A damning White House memo has revealed details of the so-called “deal in blood” forged by former British Prime Minister Tony Blair and US President George W. Bush over the Iraq war.
The document, titled “Secret... Memorandum for the President”, was sent by then-US Secretary of State Colin Powell to President Bush on March 28, 2002, a week before Bush’s summit with Blair at his Crawford ranch in Texas, Britain’s Daily Mail reported on Sunday.
The sensational memo revealed that Blair had agreed to support the war a year before the invasion even started, while publicly the British prime minister was working to find a diplomatic solution to the crisis.
The document also disclosed that Blair agreed to act as a spin doctor for Bush and convince a skeptical public that Iraqi dictator Saddam Hussein had Weapons of Mass Destruction, which actually did not exist.
In response, Bush would flatter Blair and give the impression that London was not Washington’s poodle but an equal partner in the “special relationship.”
Powell told Bush that Blair “will be with us” on the Iraq war, and assured the president that “"the UK will follow our lead in the Middle East."
Another sensational memo revealed how Bush used “spies” in the British Labour Party to help him to influence public opinion in the United Kingdom in favor of the Iraq war.
Both documents were obtained and published by The Mail on Sunday. They are part of a number of classified emails stored on the private server of former US Secretary of State Hillary Clinton which courts have forced her to reveal.
Blair has always denied the claim that he and Bush signed a deal “in blood” at Crawford to launch a war against Iraq that began on March 20, 2003, that has killed hundreds of thousands of people.
The Powell memo, however, showed how Blair and Bush secretly prepared the Iraq war plot behind closed doors at Crawford.
Powell told Bush: “He will present to you the strategic, tactical and public affairs lines that he believes will strengthen global support for our common cause.”
The top US diplomatic official added that the UK premier has the presentational skills to “make a credible public case on current Iraqi threats to international peace.”

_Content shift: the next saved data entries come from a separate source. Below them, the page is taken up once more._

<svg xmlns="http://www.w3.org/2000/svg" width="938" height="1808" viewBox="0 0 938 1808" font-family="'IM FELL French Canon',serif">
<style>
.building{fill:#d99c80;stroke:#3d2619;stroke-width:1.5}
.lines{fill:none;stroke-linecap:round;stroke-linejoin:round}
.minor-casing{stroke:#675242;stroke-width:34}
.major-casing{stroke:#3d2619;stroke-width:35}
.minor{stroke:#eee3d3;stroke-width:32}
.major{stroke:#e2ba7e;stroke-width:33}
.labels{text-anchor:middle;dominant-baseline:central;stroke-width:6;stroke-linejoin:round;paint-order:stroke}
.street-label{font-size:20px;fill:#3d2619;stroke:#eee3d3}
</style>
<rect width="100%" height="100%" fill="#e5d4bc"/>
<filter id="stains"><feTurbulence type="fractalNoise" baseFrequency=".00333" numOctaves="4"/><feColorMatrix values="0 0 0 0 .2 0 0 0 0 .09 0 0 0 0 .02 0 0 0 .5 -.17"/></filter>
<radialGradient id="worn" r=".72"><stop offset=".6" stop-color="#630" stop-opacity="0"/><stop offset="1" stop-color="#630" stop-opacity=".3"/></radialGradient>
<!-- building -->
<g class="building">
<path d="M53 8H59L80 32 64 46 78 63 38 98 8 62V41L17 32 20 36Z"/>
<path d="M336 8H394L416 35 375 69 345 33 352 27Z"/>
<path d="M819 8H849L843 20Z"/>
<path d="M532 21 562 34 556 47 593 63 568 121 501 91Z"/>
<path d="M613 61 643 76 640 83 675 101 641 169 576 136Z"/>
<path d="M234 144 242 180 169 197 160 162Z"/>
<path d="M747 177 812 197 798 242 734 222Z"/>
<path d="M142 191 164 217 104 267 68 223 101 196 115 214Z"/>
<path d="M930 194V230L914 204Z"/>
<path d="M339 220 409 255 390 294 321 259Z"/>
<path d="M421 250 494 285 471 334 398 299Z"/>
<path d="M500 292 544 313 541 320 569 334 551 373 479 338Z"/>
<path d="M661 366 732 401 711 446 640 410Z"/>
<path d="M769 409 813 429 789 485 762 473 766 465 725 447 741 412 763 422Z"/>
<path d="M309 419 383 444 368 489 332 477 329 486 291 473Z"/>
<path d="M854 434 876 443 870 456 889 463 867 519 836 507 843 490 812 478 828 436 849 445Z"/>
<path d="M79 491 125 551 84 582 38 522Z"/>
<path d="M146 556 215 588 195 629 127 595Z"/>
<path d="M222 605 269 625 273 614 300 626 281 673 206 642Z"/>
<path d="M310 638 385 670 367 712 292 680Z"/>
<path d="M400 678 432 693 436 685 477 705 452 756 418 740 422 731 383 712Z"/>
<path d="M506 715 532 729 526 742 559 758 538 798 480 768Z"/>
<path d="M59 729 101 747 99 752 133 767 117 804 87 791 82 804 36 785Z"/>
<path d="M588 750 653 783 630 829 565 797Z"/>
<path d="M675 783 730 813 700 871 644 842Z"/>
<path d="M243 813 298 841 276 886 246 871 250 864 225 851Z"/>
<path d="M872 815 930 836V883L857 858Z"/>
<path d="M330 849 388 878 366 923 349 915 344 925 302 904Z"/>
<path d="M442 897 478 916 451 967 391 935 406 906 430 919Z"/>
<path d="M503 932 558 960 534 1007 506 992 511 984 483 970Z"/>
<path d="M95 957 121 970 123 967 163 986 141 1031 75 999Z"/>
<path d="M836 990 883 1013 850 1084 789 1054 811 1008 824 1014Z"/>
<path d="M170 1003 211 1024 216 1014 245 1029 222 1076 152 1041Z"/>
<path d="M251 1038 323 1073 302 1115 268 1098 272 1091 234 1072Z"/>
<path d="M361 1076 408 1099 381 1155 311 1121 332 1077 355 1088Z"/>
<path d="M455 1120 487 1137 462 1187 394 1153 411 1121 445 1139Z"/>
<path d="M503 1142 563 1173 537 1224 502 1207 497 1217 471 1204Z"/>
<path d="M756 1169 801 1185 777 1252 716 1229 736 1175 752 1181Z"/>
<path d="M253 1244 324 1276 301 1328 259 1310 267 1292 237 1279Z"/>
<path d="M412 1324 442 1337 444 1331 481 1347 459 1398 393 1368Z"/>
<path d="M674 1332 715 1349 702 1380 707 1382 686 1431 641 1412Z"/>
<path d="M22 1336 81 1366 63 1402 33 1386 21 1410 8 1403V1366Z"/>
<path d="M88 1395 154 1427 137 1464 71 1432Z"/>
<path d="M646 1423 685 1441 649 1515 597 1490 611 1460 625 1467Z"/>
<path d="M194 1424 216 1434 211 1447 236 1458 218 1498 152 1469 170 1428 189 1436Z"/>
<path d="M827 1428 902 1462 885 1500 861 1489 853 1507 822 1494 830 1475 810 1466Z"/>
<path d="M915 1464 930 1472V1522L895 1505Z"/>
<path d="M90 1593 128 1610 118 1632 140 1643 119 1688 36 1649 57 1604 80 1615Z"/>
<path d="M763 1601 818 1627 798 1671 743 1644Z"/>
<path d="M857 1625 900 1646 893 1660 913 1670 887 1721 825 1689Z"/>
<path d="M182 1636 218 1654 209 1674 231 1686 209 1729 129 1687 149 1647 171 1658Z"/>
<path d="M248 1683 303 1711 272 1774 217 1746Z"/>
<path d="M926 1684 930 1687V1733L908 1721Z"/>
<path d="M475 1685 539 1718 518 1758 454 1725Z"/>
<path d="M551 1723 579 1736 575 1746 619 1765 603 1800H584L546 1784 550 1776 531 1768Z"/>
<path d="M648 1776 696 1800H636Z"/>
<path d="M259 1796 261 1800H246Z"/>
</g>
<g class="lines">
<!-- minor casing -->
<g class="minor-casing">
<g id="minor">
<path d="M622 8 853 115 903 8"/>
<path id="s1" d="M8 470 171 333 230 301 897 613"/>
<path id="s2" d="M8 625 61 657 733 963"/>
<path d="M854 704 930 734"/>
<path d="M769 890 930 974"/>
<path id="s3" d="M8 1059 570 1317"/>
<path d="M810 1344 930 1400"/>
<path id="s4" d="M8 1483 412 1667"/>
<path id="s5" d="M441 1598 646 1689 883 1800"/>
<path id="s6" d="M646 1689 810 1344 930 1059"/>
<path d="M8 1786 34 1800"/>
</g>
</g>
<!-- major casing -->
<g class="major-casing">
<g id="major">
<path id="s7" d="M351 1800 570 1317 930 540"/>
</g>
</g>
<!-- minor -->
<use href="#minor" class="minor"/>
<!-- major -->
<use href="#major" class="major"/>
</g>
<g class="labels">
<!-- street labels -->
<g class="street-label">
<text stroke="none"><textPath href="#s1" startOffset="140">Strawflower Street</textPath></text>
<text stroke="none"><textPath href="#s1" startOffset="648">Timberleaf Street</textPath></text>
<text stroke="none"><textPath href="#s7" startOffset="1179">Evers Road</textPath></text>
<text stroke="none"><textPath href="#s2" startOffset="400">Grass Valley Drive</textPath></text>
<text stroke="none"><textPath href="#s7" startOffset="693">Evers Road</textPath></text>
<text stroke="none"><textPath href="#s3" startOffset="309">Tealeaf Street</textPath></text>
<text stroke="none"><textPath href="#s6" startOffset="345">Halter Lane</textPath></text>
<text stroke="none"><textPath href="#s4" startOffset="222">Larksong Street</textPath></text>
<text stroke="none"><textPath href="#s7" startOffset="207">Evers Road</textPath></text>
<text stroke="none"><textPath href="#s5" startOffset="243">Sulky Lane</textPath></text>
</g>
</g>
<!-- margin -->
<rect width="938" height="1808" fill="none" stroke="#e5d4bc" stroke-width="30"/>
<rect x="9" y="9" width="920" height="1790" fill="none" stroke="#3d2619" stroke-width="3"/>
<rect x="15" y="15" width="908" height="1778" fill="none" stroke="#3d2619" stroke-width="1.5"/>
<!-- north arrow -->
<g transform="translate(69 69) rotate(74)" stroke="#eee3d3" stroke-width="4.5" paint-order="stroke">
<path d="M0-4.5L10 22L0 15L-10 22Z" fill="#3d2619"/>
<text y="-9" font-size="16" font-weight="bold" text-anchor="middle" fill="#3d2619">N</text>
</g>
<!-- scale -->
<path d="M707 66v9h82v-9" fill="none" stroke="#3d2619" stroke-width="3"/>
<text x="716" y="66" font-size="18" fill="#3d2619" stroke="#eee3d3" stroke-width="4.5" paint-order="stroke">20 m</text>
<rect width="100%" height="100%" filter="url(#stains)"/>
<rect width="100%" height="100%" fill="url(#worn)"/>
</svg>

Powell wrote that Blair will “stick with us on the big issues” but he needs to show the British public that “Britain and America are truly equal partners in the special relationship.”
In March 2003, the US and Britain invaded Iraq in blatant violation of international law and under the pretext of finding WMDs; but no such weapons were ever discovered in Iraq.
More than one million Iraqis were killed as the result of the US-led invasion, and subsequent occupation of the country, according to the California-based investigative organization Project Censored.
The US war in Iraq cost American taxpayers $1.7 trillion with an additional $490 billion in benefits owed to war veterans, expenses that could grow to more than $6 trillion over the next four decades counting interest, according to a study called Costs of War Project by the Watson Institute for International Studies at Brown University.